_PASSAGE FOR REVIEW_
----------
[texhax] General Advice on Combining Documents for a Thesis
Thomas Jacobs
thomasjacobs at gmail.com
Sat May 29 04:16:09 CEST 2010
Reinhard,
First off, thanks so much for the detailed reply. I need to submit
electronically but there is no requirement that hyperlinks be embedded
and to date I have written my papers with \url commands. While I
would like to use hyperlinks at some point and have yet to master it,
I need not get it working for the dissertation.
I have not used acrobat to merge multiple documents with consecutive
page numbers so I am unsure how challenging that will be.
I am unable to use the appendix approach you suggest since the order
must be as I described, with the Thesis conclusion following the
papers as my main chapters. Does this preclude the table of contents
as you described in your recommended approach with appendices for the
papers?
So if I follow you, I would make a top level .tex file that would be a
section and just as I currently use input for tables and charts I
would input the documents I currently have a stand alone papers and
each would then have its own bibliography line enabling distinct
reference sections and it would properly label page numbers and I hope
create a table of contents? You actually used \documentclass{report}
in your example. Is this different from a section or the same thing?
----------
_INFORMATION SHOWN_
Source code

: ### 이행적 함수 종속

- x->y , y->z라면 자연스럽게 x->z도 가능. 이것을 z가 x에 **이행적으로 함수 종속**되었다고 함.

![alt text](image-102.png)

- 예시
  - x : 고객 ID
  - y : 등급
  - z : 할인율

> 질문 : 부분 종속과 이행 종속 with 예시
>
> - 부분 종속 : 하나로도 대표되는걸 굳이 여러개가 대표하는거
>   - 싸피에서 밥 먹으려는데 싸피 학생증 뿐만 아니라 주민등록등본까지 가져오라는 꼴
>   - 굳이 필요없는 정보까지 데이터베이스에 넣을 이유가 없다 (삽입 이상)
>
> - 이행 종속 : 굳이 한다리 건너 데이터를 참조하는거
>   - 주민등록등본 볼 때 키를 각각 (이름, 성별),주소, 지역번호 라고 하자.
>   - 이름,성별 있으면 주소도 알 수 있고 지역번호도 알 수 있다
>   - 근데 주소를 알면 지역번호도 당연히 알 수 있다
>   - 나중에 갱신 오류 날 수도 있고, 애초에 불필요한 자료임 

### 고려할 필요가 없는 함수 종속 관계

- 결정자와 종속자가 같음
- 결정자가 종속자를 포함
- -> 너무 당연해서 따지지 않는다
----------
_TASKS TO PERFORM_
A) In the message about combining thesis documents, what must follow the papers in the required order?
B) Reproduce the part of the message about combining thesis documents starting at "[texhax] General Advice" and ending at "for the dissertation.".
The records above are separate from the message about combining thesis documents.

_RESULTS FOR EACH TASK_
A) The thesis conclusion must follow the papers, which serve as the main chapters.

B)
[texhax] General Advice on Combining Documents for a Thesis
Thomas Jacobs
thomasjacobs at gmail.com
Sat May 29 04:16:09 CEST 2010
Reinhard,
First off, thanks so much for the detailed reply. I need to submit
electronically but there is no requirement that hyperlinks be embedded
and to date I have written my papers with \url commands. While I
would like to use hyperlinks at some point and have yet to master it,
I need not get it working for the dissertation.